Omitting Indigenous Emissions
To avoid racist perceptions and connotations in sports the Washington Redskins of the National Football League (NFL) became the Washington Commanders, while the Cleveland Indians of Major League Baseball (MLB) became the Cleveland Guardians. The Atlanta Braves and Kansas City Chiefs are musing over their respective monikers as well, but the Chicago Black Hawks of the National Hockey League (NHL) remain steadfast, with reasoning and stated justification, in their longtime team designation.
However, in the Whitehouse, there appear to be some improvements required in race relations with North America’s indigenous people. With every agency and department sequestered to combat climate change, at every opportunity, it would seem the native populations are crying foul.
Problematic is Biden’s blockage of fossil-fuel extraction which is affecting operations occurring on indigenous lands and protected reservations. All over America native tribes are combating and challenging the administration with respect to ancestral land rights relative to the extraction of gas and oil and the mining of coal.
Sustaining the lives and livelihoods of indigenous populations, many of these natural resources are being blocked by an overzealous government. While continually articulating support and encouragement for tribal sovereignty, the government duplicitously impedes in native production of fossil fuels.
According to the linked Fox story, “Roughly 20% of the nation's total oil and natural gas reserves, 30% of domestic coal reserves west of the Mississippi River and additional natural minerals - are on Native American lands.” So relative to the matter at hand, the resources and money available to the varying native tribes are substantial. The article further outlines the vast number of tribes and people represented in this battle with the federal government.

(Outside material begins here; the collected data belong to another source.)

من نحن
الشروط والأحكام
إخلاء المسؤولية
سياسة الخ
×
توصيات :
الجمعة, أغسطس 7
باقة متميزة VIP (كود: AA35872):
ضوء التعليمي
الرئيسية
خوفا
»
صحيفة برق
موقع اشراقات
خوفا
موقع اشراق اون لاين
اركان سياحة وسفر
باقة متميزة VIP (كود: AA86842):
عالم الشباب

Then, to further obstruct natural resource operations, the administration establishes strict, costly, and cumbersome emission standards to prevent profitable production. Regarding impedance by the federal administration, Conrad Stewart, the director of energy and water for the Crow Nation of Montana says, "What I don't understand is why they bring in foreign oil and gas resources from someplace else that has regulation that we would not stand for here in the United States. Then, they turn around and point fingers at the Native Americans and they say, ‘your resources are too dirty.’"
To battle racism, even where it does not exist, the progressive movement employs abstract actions like changing words to a more soothing or tolerant sound, as well as using policies that reflect woke DIE (diversity, inclusion, and equity) guidelines. Where it really matters and affects the actual and material lives of people, callousness, like that in this article, often erupts.

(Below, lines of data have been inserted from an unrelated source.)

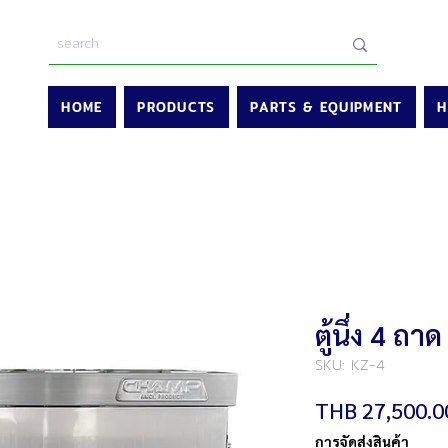
HOME
PRODUCTS
PARTS & EQUIPMENT
H
ตู้นึ่ง 4 ถ
SKU: KZ-4
THB 27,500.0
การจัดส่งสินค้า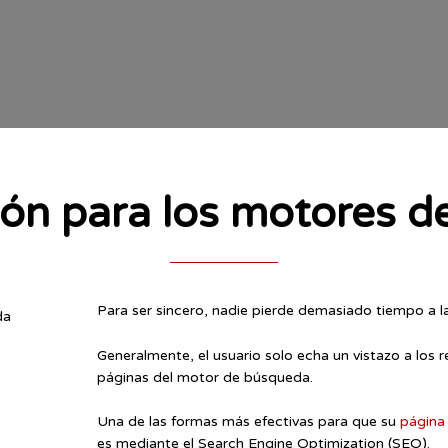
ón para los motores 
Para ser sincero, nadie pierde demasiado tiempo a l
Generalmente, el usuario solo echa un vistazo a los 
páginas del motor de búsqueda.
Una de las formas más efectivas para que su
página
es mediante el Search Engine Optimization (SEO).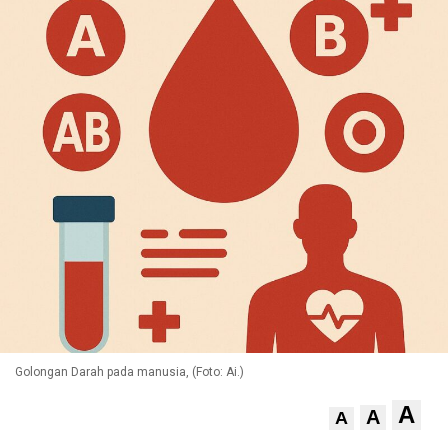
Golongan Darah pada manusia, (Foto: Ai.)
A
A
A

While I am absolutely certain no radio station, certainly no woke disc jockey would ever play the 1969 hit song by the musical group 1910 Fruitgum Company called, “Indian Giver”, the connotation or meaning from those times, a day when certain things did not instantaneously offend somebody, can now be applied, literally, to the Biden Administration.
Nothing hampers or hinders the socialist political trek toward permanent power using anthropogenic climate change as a conduit. Hindrance by anyone or anything is not tolerated.